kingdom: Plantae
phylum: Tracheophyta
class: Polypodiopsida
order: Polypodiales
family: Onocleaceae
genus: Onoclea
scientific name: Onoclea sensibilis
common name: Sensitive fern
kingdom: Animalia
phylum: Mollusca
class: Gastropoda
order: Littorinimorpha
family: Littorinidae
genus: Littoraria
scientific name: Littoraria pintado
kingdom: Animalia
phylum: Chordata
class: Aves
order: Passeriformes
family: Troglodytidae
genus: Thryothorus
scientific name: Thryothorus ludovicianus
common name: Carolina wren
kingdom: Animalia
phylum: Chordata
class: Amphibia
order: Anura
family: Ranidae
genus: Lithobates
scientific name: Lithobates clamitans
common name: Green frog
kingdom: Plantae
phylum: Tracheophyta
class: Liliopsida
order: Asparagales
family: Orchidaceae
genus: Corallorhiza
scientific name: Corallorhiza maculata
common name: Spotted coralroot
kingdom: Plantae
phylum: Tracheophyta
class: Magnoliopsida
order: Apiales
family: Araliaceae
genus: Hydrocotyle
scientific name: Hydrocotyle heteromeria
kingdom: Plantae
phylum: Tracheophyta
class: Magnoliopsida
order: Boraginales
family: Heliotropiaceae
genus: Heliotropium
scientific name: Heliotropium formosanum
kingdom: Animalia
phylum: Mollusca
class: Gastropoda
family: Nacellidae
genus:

• What you need to do
Print the material above without any change, from its first line down to and including the line that contains "family: Troglodytidae".

• Output of the task
kingdom: Plantae
phylum: Tracheophyta
class: Polypodiopsida
order: Polypodiales
family: Onocleaceae
genus: Onoclea
scientific name: Onoclea sensibilis
common name: Sensitive fern
kingdom: Animalia
phylum: Mollusca
class: Gastropoda
order: Littorinimorpha
family: Littorinidae
genus: Littoraria
scientific name: Littoraria pintado
kingdom: Animalia
phylum: Chordata
class: Aves
order: Passeriformes
family: Troglodytidae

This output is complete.